When agents from the Ontario Society for the Prevention of Cruelty to Animals arrived at the Toronto Humane Society's River Street facility on Tuesday, the shelter sparkled like the twinkle in Mr. Clean's eye.

But it will take more than a fresh lemon scent to remove what stains the THS.

Years of feuding with Toronto Animal Services and with the Ontario SPCA have prevented a collaboration that would benefit animal welfare, other animal advocacy groups say. A week after allegations surfaced against the shelter in The Globe and Mail, members of the board of directors have yet to formally meet. The charity's membership list remains closely guarded by its president, Tim Trow, who has avoided six visits from a process server seeking the society's membership list. That has prevented a group of concerned members and former staff from gaining access to the list and building an insurrection.

Chances are that the Ontario SPCA's investigation will take weeks, and in the intervening time, many animal advocates wonder about the fate of the 1,100 animals that are left with fewer than 80 staff and a dwindling force of volunteers to tend to them. And then there are the lost and abandoned animals that will continue to land on the THS's doorstep.

"You still have to work with what you have," said Barry MacKay, a naturalist and former member of the board of the directors. "There is a need to shelter these animals, there is a need to take them off the streets."

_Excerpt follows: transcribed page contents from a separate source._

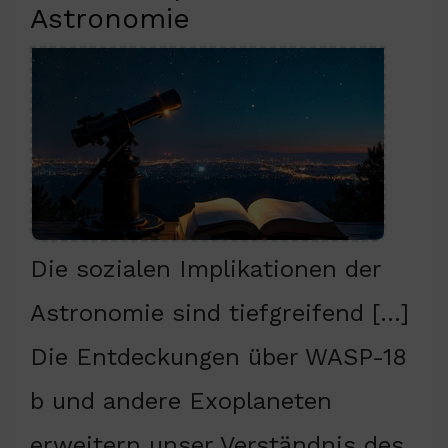
Astronomie
Die sozialen Implikationen der
Astronomie sind tiefgreifend […]
Die Entdeckungen über WASP-18
b und andere Exoplaneten
erweitern unser Verständnis des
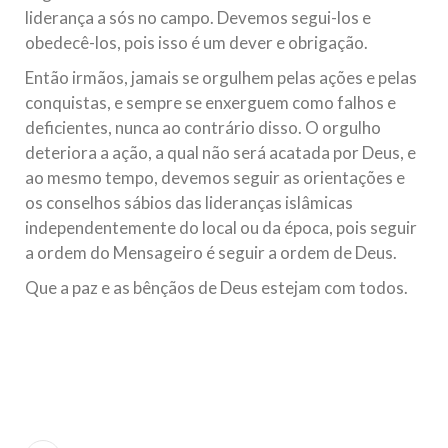
liderança a sós no campo. Devemos segui-los e
obedecê-los, pois isso é um dever e obrigação.
Então irmãos, jamais se orgulhem pelas ações e pelas
conquistas, e sempre se enxerguem como falhos e
deficientes, nunca ao contrário disso. O orgulho
deteriora a ação, a qual não será acatada por Deus, e
ao mesmo tempo, devemos seguir as orientações e
os conselhos sábios das lideranças islâmicas
independentemente do local ou da época, pois seguir
a ordem do Mensageiro é seguir a ordem de Deus.
Que a paz e as bênçãos de Deus estejam com todos.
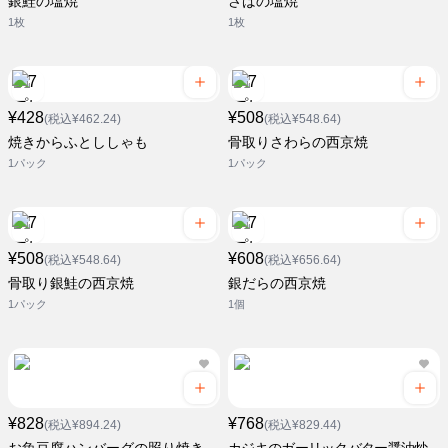
銀鮭の塩焼
さばの塩焼
1枚
1枚
¥428
¥508
(税込¥462.24)
(税込¥548.64)
焼きからふとししゃも
骨取りさわらの西京焼
1パック
1パック
¥508
¥608
(税込¥548.64)
(税込¥656.64)
骨取り銀鮭の西京焼
銀だらの西京焼
1パック
1個
¥828
¥768
(税込¥894.24)
(税込¥829.44)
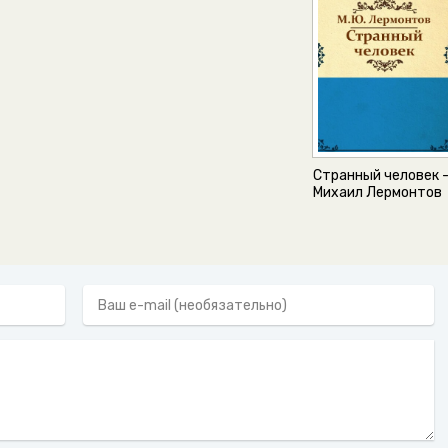
Странный человек 
Михаил Лермонтов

Some rescue groups, including A Cause for Paws Animal Rescue in Toronto, are preparing an offer to work with THS in any capacity.

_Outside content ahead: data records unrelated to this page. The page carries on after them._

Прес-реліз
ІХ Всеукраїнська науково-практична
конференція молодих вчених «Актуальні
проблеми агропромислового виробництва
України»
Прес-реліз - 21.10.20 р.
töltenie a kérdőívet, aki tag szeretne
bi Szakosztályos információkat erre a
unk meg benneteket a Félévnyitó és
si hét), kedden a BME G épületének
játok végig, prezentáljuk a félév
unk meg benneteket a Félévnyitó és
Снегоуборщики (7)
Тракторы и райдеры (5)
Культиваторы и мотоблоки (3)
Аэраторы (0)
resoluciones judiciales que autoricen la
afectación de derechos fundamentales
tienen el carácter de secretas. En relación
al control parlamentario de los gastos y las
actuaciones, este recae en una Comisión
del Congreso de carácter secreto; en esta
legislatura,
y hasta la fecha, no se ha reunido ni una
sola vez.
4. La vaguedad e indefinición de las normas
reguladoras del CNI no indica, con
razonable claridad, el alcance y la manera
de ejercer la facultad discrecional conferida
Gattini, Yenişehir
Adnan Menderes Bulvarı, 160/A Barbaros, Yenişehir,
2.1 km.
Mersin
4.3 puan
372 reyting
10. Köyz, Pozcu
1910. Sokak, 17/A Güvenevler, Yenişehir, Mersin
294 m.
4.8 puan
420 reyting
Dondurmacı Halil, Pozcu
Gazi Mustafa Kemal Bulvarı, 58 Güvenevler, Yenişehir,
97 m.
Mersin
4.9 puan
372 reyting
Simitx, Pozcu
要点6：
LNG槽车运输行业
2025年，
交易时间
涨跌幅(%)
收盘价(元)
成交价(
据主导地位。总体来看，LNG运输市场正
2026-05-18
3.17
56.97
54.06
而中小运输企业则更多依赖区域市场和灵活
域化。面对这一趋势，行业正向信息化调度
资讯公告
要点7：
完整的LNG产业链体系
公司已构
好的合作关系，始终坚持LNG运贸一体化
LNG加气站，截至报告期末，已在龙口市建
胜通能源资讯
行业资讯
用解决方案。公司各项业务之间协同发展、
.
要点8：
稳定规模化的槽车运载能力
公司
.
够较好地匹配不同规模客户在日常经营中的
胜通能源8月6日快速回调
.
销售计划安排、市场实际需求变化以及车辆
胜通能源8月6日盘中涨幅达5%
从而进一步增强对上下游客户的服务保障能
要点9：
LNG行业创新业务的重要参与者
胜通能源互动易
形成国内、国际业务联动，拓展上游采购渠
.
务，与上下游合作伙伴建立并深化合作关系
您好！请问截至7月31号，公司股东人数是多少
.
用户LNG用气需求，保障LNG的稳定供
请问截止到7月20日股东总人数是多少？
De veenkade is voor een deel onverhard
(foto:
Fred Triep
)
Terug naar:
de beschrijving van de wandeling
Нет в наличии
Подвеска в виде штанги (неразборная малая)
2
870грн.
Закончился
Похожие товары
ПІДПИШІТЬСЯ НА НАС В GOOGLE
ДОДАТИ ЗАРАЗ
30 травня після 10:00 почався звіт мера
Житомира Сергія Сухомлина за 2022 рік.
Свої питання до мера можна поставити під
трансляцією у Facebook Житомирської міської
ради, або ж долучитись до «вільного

But the relationship between many other rescue groups and the THS has been strained, largely because Mr. Trow is not perceived by groups like A Cause for Paws Animal Rescue and Toronto Cat Rescue as a big advocate of spaying and neutering. Rescue groups are concerned that they are the ones left to care for all the puppies and kittens that follow.

Current and former board members doubt that co-operation will come unless the current board of directors is dismantled and Mr. Trow is replaced. Many directors are old friends of Mr. Trow's, and at least one, Deloris Qasim, though concerned by the way Mr. Trow treats his staff, said she will keep him in power as long as the president maintains the shelter's low euthanasia rates.

One former board member and a current board member, who asked not to be named, said that board meetings are typically devoted to stories of animal abuse, reading Mr. Trow's letters to foreign leaders or chief executive officers about commercials or images he found offensive, and discussing why the latest employees were fired.

Mr. MacKay noticed a similar dynamic during his time on the board of directors in Mr. Trow's first presidency in the early 1980s.

He said that the first change that needed to happen at the THS was to develop something more sharply defined than "a vague feel-good mission statement."

That mission statement should include a direct effect on Toronto's pet population in a way that could mobilize members of the city's pet-loving population, he said.

Mending bridges with other animal lovers and rescue groups should be a priority, said Liz White, director of Animal Alliance, a Toronto-based animal advocacy group.

"First of all, there needs to be co-operation between the OSPCA, the Toronto Humane Society and Toronto Animal Services," she said.

Ms. White suggested a lack of co-operation has created inefficiencies among the city's shelters. She put forth a working model in which TAS would be the front-line shelter taking in lost or abandoned animals, and the THS would acted as a "second-chance program" for animals that are more difficult to match with an adoptive family.

This division of labour has been successful in other Canadian cities, such as Calgary.

The THS has problems getting along with its peers, and at the same time, seems incapable of reforming itself from within.

"The truth of the matter is there's no accountability; the Toronto Humane Society has become a fiefdom," Mr. MacKay said.